Un’altra cosa che si ricorderà di questo Festival, e che in fondo è specchio dei tempi che viviamo, dove tutti si sentono in dovere di dire la loro, è la voglia di protagonismo del pubblico in sala, che ha tributato diverse standing ovation (o diverse station wagon come direbbe Nino Frassica), in particolare a Loredana Berté (meritatamente quarta con “Cosa ti aspetti da me”, un brano che mette in luce le sue qualità di interprete grintosa e che il duetto con la pur brava Irene Grandi non è riuscito a migliorare, tanto sembrava cucito addosso a Loredana) e a Ultimo (secondo con “I tuoi particolari”, bella strofa e ritornello mediocre). Il pubblico pare abbia contestato la vittoria di Motta e Nada nella serata dei duetti, ma si è scatenato quando è stata letta la classifica dal ventiquattresimo al quarto posto, probabilmente contestando la mancata presenza della Berté o di qualche altro cantante al posto del Volo. Siamo solidali con questo pubblico in quanto i tre ragazzotti rappresentano un modo superficiale di vedere la musica, secondo il quale basta avere la voce impostata per poter cantare qualsiasi cosa. La sublimazione di questo concetto è stato nella serata dei duetti quando i tre si sono portati dietro il violinista virtuoso Alessandro Quarta per buttare un bel po’ di fumo negli occhi, ma senza che il suo intervento servisse ad arricchire il brano “Musica che resta” da loro presentato.

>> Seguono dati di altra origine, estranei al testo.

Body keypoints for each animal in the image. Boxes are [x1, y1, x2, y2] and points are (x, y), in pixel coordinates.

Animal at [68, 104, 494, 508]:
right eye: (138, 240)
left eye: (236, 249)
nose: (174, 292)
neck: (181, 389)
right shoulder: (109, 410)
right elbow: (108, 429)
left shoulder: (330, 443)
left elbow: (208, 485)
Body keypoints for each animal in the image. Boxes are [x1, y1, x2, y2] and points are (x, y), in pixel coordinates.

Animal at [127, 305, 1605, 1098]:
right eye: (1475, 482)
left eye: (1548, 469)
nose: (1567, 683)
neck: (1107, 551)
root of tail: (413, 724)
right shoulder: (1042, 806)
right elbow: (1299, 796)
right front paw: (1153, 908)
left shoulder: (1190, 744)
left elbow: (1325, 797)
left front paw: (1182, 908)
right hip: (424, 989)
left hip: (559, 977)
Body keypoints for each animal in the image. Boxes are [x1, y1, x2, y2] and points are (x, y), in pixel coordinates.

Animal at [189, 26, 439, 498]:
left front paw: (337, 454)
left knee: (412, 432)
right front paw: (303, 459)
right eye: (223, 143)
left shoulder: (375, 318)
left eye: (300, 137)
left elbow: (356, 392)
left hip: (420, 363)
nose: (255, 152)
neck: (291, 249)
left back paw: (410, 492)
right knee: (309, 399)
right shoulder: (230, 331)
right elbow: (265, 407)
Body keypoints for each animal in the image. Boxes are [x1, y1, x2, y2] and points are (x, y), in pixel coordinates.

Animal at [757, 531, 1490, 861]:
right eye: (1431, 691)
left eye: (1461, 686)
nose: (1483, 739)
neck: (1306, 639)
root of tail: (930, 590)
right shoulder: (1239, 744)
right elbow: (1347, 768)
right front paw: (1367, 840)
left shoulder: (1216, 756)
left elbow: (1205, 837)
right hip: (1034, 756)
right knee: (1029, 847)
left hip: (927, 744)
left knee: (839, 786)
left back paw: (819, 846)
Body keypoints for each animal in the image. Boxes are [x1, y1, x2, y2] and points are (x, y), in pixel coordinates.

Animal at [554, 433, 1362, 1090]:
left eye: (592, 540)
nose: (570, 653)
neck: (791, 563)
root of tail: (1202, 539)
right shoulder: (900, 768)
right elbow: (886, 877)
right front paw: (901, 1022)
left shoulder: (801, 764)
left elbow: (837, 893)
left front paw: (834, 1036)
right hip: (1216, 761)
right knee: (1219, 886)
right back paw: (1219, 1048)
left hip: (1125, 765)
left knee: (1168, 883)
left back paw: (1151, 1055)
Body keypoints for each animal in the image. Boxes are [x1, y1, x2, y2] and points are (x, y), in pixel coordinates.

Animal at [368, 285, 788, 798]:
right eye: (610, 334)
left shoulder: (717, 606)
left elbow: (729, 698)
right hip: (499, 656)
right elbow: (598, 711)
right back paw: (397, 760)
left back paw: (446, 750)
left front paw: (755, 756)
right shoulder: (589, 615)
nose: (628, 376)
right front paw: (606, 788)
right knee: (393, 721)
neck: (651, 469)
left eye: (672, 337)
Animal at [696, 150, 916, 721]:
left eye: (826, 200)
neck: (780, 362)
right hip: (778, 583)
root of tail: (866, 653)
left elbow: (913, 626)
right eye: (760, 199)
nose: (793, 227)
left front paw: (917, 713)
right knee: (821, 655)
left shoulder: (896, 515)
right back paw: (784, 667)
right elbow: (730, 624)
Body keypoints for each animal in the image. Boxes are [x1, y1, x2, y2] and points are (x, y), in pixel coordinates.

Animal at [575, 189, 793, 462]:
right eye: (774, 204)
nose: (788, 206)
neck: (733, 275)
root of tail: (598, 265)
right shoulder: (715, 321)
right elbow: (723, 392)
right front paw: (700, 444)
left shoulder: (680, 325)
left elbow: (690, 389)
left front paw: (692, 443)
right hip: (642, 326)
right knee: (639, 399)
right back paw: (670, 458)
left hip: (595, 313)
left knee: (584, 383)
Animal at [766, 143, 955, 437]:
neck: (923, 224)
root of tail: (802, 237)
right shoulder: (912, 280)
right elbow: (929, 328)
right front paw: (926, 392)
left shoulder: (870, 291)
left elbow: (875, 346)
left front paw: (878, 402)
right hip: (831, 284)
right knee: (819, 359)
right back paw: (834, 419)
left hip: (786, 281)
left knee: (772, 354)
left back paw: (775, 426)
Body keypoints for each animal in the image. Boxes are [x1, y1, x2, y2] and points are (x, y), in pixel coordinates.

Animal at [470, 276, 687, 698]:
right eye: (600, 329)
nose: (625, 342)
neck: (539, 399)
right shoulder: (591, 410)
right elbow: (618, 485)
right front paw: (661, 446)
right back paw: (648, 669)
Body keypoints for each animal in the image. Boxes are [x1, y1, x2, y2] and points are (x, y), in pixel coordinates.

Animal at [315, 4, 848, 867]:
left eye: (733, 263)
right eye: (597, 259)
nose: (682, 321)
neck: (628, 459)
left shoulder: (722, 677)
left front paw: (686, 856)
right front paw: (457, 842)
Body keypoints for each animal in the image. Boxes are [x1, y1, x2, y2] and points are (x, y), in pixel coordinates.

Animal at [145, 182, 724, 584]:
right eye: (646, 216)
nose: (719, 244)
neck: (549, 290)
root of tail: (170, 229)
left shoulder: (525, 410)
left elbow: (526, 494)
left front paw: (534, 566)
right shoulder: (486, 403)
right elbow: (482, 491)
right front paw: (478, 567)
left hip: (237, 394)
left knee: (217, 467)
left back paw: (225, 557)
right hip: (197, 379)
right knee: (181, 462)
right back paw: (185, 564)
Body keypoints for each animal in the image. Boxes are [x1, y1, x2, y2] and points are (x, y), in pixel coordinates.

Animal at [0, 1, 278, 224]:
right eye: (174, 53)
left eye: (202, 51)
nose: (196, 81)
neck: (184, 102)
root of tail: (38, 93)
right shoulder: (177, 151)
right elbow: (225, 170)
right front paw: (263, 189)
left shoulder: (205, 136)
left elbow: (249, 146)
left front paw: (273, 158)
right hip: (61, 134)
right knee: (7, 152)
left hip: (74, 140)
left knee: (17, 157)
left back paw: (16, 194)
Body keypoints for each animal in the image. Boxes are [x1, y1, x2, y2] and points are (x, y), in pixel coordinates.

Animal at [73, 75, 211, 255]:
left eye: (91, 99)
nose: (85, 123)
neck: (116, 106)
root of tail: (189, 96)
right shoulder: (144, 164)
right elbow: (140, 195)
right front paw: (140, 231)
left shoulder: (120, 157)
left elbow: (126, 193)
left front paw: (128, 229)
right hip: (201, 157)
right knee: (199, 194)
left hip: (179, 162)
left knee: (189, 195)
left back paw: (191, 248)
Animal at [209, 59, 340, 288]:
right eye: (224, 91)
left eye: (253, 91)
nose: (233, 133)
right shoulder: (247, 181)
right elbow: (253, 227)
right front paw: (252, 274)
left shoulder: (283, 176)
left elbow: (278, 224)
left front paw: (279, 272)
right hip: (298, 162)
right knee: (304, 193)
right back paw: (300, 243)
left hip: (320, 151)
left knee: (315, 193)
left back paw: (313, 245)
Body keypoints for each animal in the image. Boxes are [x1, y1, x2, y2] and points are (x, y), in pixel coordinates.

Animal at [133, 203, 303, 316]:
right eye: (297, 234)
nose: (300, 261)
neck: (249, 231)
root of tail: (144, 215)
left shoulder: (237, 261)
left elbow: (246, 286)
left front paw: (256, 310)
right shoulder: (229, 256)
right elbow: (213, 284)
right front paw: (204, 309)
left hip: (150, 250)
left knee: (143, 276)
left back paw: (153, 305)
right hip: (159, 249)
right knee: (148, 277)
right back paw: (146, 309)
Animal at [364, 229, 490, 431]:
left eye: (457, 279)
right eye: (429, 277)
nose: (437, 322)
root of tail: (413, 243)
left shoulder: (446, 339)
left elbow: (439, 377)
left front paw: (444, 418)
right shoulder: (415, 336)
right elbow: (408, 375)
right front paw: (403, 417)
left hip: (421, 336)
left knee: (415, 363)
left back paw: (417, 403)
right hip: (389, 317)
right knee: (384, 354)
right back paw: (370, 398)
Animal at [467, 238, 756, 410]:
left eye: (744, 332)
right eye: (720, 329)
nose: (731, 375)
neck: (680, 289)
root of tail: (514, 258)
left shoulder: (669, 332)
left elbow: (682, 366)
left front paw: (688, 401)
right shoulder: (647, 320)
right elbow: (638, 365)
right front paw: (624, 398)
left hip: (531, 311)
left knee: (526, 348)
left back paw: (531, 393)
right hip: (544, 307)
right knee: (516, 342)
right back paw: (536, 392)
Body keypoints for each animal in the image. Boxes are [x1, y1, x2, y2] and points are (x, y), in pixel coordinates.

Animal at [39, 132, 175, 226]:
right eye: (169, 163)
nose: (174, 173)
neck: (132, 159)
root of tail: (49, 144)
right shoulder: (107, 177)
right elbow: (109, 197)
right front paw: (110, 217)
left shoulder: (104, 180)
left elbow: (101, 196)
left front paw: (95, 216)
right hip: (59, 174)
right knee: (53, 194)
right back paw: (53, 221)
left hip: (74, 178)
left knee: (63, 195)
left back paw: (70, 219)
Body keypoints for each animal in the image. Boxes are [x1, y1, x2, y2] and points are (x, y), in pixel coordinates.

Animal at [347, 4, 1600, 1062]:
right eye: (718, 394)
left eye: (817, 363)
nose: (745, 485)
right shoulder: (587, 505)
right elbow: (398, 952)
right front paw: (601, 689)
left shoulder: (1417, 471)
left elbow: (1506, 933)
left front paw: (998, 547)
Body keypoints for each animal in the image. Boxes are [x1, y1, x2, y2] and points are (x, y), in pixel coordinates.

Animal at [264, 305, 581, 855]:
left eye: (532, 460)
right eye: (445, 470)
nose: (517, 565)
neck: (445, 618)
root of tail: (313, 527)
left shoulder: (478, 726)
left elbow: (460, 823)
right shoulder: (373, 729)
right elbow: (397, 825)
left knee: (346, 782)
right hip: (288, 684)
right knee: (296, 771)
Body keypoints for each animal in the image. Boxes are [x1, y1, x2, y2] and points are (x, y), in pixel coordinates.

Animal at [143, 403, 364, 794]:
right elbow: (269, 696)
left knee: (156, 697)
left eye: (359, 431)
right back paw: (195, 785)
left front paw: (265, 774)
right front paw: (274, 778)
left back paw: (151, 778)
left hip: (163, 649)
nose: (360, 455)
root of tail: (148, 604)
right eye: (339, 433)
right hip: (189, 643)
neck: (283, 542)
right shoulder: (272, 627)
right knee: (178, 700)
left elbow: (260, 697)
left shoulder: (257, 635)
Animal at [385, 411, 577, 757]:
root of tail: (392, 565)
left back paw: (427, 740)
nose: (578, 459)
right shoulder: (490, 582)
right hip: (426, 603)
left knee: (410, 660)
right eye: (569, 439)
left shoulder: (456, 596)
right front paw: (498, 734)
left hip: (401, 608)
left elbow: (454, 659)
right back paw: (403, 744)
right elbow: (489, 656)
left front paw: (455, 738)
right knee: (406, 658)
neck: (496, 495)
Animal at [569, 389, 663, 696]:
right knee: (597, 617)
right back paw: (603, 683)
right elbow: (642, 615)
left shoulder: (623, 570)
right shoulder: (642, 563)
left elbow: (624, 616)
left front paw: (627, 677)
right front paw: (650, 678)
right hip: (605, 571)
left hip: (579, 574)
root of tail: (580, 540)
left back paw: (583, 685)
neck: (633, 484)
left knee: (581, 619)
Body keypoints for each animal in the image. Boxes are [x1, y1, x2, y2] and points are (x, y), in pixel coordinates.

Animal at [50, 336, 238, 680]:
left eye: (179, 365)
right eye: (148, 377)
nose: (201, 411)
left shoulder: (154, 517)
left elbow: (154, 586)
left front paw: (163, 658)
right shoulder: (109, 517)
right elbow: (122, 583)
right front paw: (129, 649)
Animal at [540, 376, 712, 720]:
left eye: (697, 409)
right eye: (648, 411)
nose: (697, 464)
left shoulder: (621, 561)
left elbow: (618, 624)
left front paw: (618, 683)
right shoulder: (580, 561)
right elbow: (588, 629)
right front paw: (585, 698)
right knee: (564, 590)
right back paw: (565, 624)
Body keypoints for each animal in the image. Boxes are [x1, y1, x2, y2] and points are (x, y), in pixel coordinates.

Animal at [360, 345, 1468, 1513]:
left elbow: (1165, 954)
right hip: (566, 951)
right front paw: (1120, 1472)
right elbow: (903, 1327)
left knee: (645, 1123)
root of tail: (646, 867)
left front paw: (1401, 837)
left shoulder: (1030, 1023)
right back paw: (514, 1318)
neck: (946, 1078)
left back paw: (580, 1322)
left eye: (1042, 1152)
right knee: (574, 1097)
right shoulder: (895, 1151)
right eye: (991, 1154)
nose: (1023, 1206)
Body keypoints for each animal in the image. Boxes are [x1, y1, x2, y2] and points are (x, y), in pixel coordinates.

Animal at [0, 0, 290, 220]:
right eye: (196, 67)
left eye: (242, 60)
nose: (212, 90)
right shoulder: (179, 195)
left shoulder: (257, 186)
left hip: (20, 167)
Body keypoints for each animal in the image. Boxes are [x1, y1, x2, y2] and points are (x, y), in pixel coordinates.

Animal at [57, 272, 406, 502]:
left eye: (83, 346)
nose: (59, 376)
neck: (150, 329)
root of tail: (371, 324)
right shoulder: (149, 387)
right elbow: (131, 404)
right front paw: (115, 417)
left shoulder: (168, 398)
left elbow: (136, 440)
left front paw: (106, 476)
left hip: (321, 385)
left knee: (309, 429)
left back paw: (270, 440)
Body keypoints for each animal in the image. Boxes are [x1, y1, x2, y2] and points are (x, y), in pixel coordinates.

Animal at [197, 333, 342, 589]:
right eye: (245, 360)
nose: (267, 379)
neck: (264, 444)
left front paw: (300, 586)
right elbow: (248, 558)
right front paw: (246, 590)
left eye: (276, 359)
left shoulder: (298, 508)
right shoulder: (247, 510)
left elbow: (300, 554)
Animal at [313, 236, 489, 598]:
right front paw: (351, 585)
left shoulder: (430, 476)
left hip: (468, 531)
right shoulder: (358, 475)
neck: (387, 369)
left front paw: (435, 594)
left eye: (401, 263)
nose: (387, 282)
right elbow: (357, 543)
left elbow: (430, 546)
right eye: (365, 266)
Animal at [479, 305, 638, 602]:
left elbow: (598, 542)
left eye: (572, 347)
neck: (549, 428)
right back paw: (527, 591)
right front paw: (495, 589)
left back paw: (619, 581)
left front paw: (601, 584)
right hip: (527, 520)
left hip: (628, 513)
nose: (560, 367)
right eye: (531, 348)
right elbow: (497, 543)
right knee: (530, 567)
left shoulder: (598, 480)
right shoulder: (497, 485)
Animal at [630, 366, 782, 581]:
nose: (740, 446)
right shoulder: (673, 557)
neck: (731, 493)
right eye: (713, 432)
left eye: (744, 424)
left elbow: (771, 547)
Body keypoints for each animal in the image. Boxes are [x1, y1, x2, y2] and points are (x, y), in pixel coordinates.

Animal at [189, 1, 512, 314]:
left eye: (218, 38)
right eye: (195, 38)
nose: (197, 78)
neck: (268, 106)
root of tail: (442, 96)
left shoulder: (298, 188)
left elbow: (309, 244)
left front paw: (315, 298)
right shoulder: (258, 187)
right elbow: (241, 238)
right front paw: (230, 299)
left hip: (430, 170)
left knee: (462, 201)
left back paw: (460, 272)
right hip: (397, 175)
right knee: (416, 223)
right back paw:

Adesso la parola passerà al pubblico che queste canzoni le ascolta, le scarica, le compra, le canta (o le declama). Noi aspettiamo l’anno prossimo con fiducia, sperando che chiunque ci sia alla conduzione e alla selezione degli artisti in gara (meglio se un cantante competente come Claudio Baglioni), non interrompa questo processo di rinnovamento. Con buona pace di Iva Zanizzhi che da anni prova a portare una canzone al Festival e di tanti altri della sua generazione, il Festival deve essere dei giovani.